I have worked with network programming before. But this is my first foray into netlink sockets.
I have chosen to study the 'connector' type of netlink sockets. As with any kernel component, it has a user counterpart as well. The Linux kernel has a sample program called ucon.c which can be used to build userspace programs based on the aforementioned connector netlink sockets.
So here I wish to pin-point parts of the program that I want to confirm my understanding of and of parts of the program that I do not follow the logic of.
As far as I have understood, netlink sockets are a IPC method used to connect processes on the same machine and hence process ID is used as an identifier. And since netlink messages can be ideally multicast, another identifier that is needed by the netlink socket is the message group. All components that are connected to the same message group are in fact related. So while in case of IPv4, we use a sockaddr_in in place of the sockaddr, here we use a sockaddr_nl which contains the above mentioned identifiers.
Now, since we are not going to use the TCP/IP stack of the kernel, in case of netlink messages, netlink packets can be considered to be raw. Hence the only encapsulation that the netlink packet goes through is the netlink message header defined as nlmsghdr.
Now coming on to our program ucon, main()
first creates a NETLINK family socket with the connector protocol. Then it fills up the aforementioned netlink socketaddress structure with the relevant information. In order to be a little experimental here, I have added an entry in the connector.h file. Now here comes my first question.
A connector message has a certain type defined in connector.h. Now this connector message structure is something that is completely internal to netlink right? As in, as far as netlink is concerned, this is all but payload. Right?
Moving on, what exactly does the nl-group field mean within the netlink message header structure?

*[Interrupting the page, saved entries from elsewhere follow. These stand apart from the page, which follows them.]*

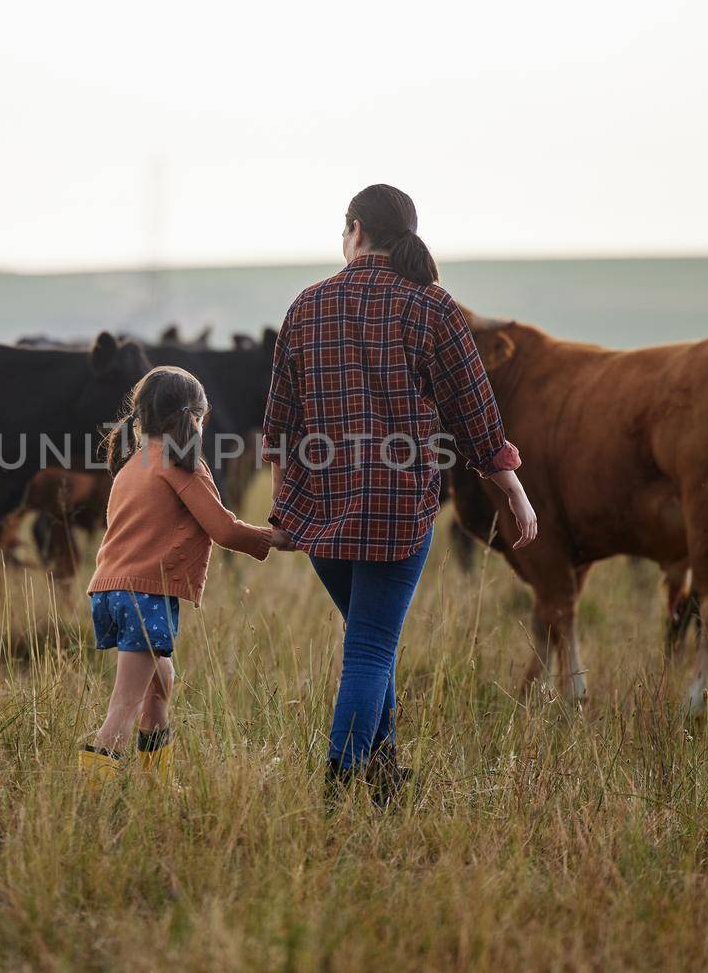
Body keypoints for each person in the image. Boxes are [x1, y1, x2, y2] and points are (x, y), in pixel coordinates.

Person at [262, 183, 537, 804]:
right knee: (369, 647)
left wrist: (283, 510)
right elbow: (477, 418)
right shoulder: (432, 308)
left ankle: (385, 776)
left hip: (321, 514)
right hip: (397, 514)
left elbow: (278, 425)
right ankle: (338, 787)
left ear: (354, 229)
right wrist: (514, 491)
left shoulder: (306, 306)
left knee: (367, 640)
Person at [78, 365, 282, 786]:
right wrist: (276, 538)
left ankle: (159, 786)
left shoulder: (131, 465)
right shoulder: (181, 464)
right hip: (145, 596)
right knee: (123, 707)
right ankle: (88, 798)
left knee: (159, 686)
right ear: (196, 419)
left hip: (109, 592)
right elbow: (223, 529)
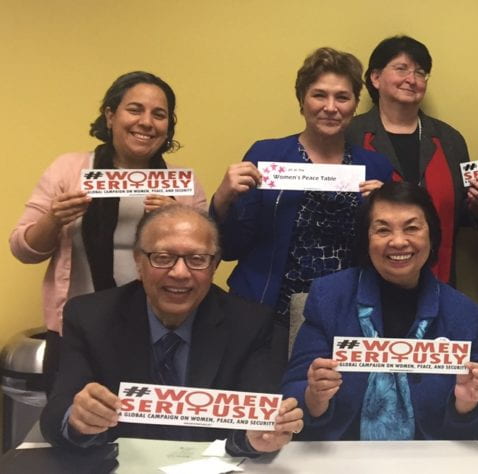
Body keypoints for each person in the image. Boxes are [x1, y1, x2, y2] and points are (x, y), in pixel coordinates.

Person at [39, 205, 302, 455]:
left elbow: (251, 425)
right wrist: (77, 420)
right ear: (138, 262)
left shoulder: (251, 323)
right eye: (162, 258)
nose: (179, 272)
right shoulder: (90, 317)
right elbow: (56, 415)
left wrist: (255, 438)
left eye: (197, 259)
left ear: (214, 266)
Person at [9, 71, 207, 391]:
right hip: (76, 331)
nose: (146, 122)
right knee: (74, 421)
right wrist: (54, 219)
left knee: (140, 428)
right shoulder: (69, 170)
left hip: (157, 333)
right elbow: (23, 249)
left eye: (159, 114)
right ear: (111, 115)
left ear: (168, 126)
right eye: (134, 109)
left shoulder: (183, 184)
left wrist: (175, 219)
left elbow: (205, 258)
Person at [282, 182, 478, 440]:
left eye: (412, 228)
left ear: (432, 235)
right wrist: (314, 397)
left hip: (428, 460)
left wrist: (466, 403)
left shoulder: (462, 312)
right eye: (383, 230)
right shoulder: (330, 297)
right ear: (366, 239)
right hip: (342, 455)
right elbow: (291, 397)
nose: (398, 241)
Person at [210, 48, 393, 342]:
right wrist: (222, 200)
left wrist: (387, 212)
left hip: (345, 314)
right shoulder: (267, 155)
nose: (331, 107)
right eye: (319, 95)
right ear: (302, 100)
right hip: (267, 311)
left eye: (342, 97)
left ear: (356, 104)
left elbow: (390, 252)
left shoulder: (376, 167)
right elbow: (231, 248)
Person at [347, 35, 478, 285]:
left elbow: (464, 217)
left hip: (438, 279)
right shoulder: (351, 134)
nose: (411, 79)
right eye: (401, 68)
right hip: (366, 278)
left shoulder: (449, 140)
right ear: (376, 77)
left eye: (420, 72)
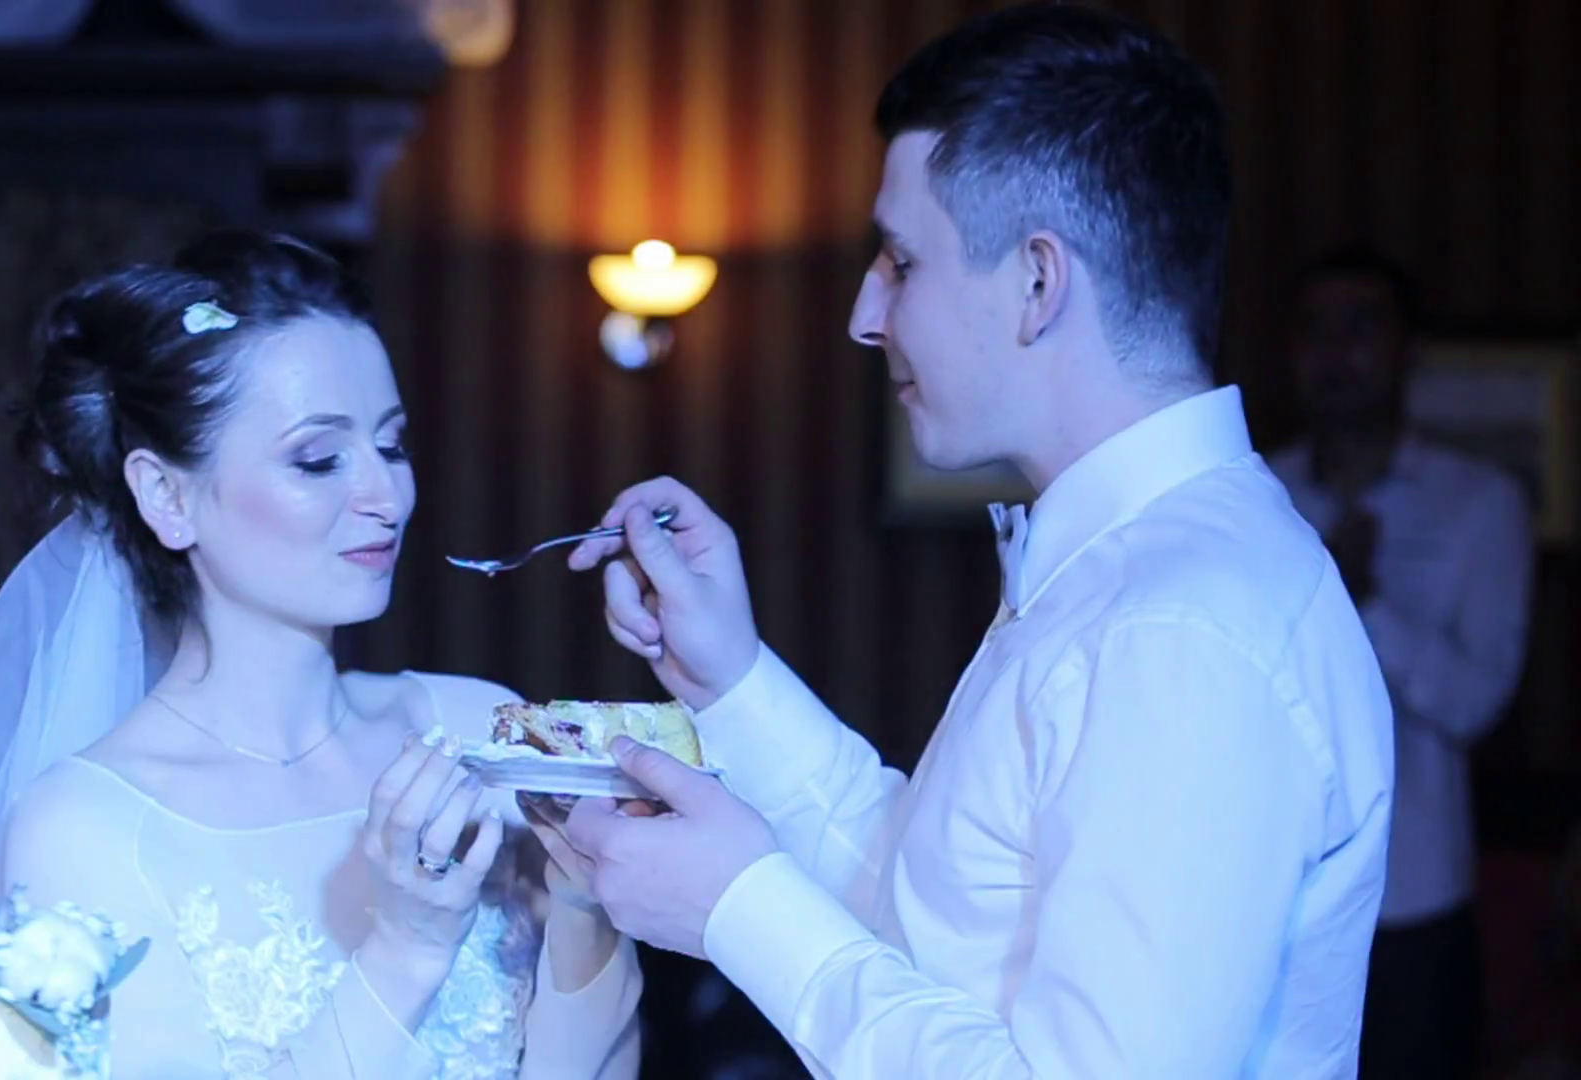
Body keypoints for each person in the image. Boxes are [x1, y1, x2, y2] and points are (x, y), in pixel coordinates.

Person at [555, 4, 1395, 1077]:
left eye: (901, 263)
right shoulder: (1121, 570)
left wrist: (737, 908)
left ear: (1039, 282)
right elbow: (942, 911)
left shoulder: (1180, 626)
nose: (867, 313)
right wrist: (729, 679)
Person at [0, 230, 641, 1079]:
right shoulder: (84, 827)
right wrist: (404, 948)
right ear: (168, 495)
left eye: (392, 444)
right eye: (320, 458)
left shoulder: (479, 727)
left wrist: (588, 903)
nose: (386, 495)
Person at [1268, 248, 1535, 1080]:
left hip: (1414, 899)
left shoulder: (1480, 504)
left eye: (1363, 325)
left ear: (1407, 349)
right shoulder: (1257, 496)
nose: (1336, 351)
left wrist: (1362, 603)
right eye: (1314, 328)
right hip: (1268, 896)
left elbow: (1475, 699)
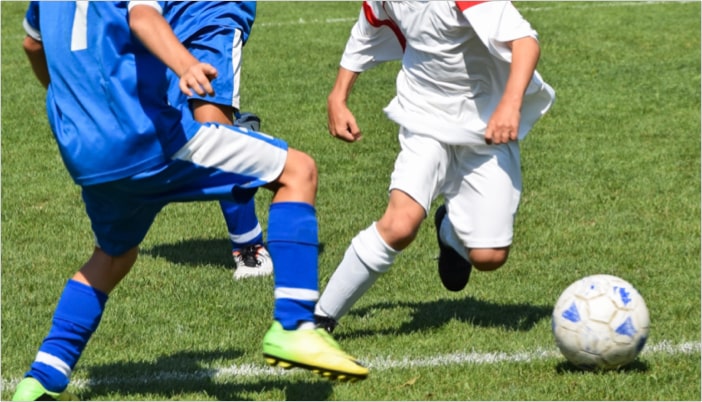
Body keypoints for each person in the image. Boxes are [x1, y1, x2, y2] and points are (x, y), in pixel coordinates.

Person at [13, 2, 368, 400]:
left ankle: (41, 377)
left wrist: (74, 108)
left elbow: (32, 44)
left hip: (86, 153)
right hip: (149, 140)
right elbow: (143, 16)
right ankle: (294, 326)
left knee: (112, 257)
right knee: (298, 172)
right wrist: (185, 64)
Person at [313, 1, 556, 333]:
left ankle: (450, 231)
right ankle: (317, 320)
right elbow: (367, 30)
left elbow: (525, 41)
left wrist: (510, 106)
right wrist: (338, 96)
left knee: (490, 257)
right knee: (400, 224)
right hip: (423, 116)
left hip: (485, 124)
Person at [164, 1, 272, 280]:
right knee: (164, 137)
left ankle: (251, 250)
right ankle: (244, 137)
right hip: (161, 18)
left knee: (213, 135)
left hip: (213, 14)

The definition does not really contain an element of this name. So are we using overlay techniques to fill certain fields of the netlink message header? And if so, what exactly is the correspondence? I cannot seem to find it anywhere.
So after binding the socket address to the socket, it is sending 10,000 unique pieces of connector based data, which as far as netlink is concerned, is pure payload. But what is strange as far as these messages are concerned is, that all of them seem to have the same sequence number.
Moving on, we find ourselves in the netlink_send subroutine to send these packets via the socket that we are bound to above. This subroutine uses a variety of netlink helper macros to manipulate the data to send. As we say above, the main()
function sends 10,000 pieces of data, each of whom is zero-length and requires no acknowledgement, since the ack field is 0. So each 'packet' is nothing but a connector message header without anything in it. Right?
Now what is surprising is that the netlink_Send function uses the same sequence number as the main() since it is a global variable. However, after the post increment in main(), it is now '1'. So basically our netlink talk is starting with a sequence number of '1'. Is that fine?
Looking into some of the helper macros defined in linux/netlink.h, I will try to summarize my understanding of the ones that are directly or indirectly being used in this program.
#define NLMSG_LENGTH(len) ((len)+NLMSG_ALIGN(NLMSG_HDRLEN))
So this macro will first align the netlink message header length and then add the payload length to it. For our case the netlink payload is a connector header without any payload of its own. In our case, this micro is used like so
nlh->nlmsg_len = NLMSG_LENGTH(size - sizeof(*nlh));
Here, what I do not understand is the actual payload of the netlink message. In the above case, it is the size of the connector message header (since the connector message itself contains no payload of its own) minus the pointer (which is pointing to the first byte of the netlink message and thereby the netlink message header). And this pointer is (like any other pointer variable) equal to the machine word size which in my case is 4 bytes. Why are we subtracting this from the connector message header?
After that, we send the message over this netlink socket just like any other IPv4 socket.